Note every line in the entries that contains the string "tail", and copy it.

Data excerpts
+ + + + +

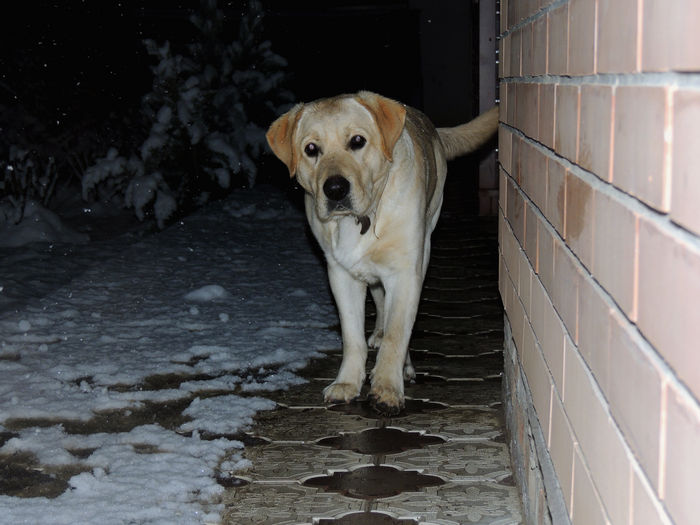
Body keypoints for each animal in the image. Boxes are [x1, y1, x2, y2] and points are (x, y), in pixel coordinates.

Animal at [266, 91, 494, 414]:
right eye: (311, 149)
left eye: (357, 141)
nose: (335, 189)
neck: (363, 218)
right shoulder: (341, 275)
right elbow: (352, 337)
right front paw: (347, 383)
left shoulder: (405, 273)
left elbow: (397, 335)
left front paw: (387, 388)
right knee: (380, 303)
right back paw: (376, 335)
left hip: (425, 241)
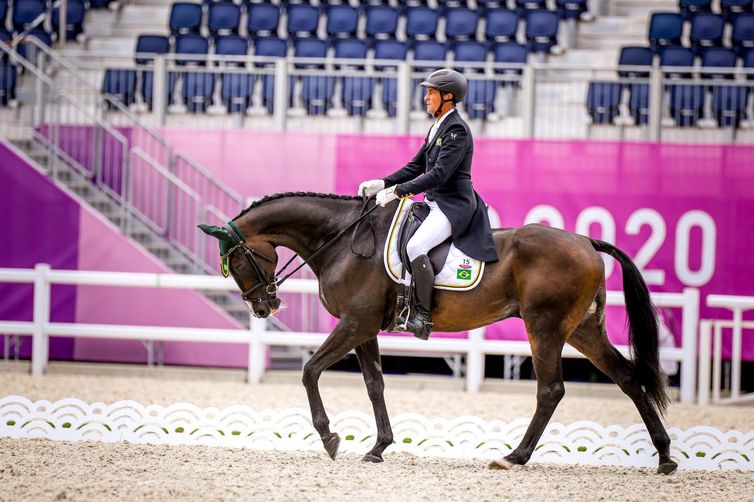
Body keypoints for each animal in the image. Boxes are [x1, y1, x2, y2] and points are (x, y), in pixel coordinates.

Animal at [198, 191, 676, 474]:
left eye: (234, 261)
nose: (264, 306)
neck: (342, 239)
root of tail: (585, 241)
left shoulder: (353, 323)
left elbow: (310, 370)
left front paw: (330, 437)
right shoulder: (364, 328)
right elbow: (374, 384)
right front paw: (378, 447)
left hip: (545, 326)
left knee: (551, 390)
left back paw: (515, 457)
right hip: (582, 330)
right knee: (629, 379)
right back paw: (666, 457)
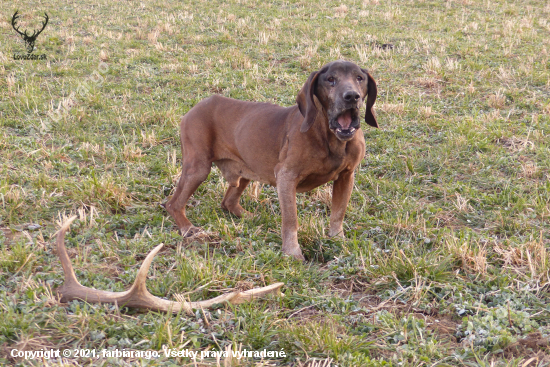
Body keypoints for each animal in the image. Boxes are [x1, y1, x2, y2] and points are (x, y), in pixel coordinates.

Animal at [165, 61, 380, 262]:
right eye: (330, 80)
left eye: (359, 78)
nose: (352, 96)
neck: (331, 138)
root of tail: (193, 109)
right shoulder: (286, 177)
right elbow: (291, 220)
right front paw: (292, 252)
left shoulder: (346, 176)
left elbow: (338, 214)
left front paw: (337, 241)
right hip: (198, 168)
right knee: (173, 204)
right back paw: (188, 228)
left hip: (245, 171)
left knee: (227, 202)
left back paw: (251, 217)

+ + + + +

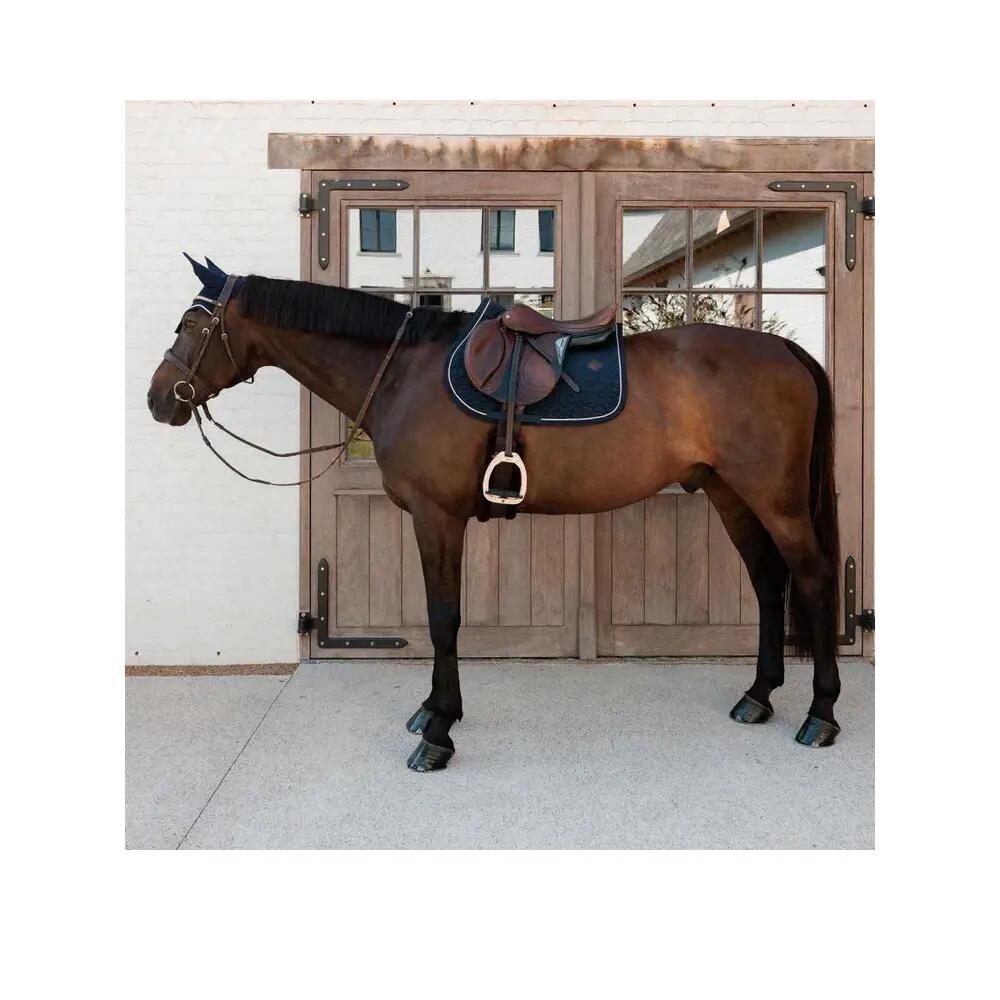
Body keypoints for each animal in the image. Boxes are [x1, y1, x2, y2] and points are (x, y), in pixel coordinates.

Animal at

+ + + + +

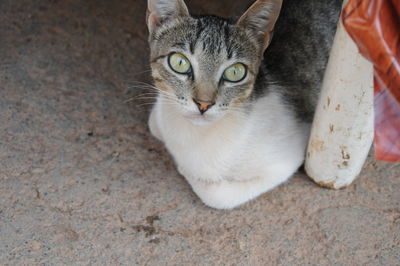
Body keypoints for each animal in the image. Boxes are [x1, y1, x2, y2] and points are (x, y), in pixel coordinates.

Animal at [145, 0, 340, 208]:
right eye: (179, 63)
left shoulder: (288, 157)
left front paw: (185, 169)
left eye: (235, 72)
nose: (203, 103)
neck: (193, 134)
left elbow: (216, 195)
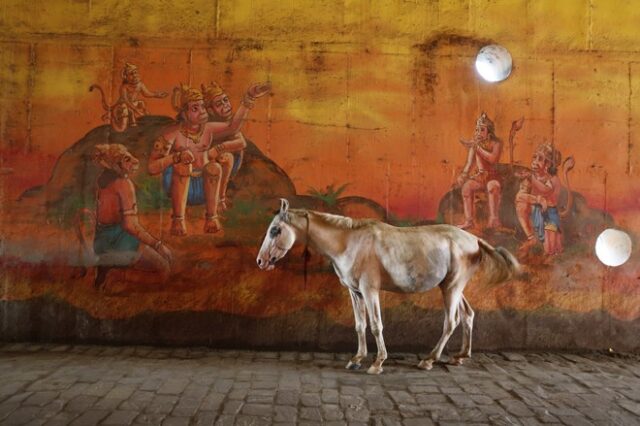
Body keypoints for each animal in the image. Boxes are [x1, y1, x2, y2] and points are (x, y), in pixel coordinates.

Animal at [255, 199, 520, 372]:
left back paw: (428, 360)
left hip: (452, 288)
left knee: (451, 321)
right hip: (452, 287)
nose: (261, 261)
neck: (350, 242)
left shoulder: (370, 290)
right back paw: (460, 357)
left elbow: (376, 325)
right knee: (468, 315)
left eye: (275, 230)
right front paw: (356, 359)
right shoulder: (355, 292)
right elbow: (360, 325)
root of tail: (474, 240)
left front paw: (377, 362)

+ + + + +

Finished task
root of tail: (585, 241)
root of tail: (193, 109)
root of tail: (474, 240)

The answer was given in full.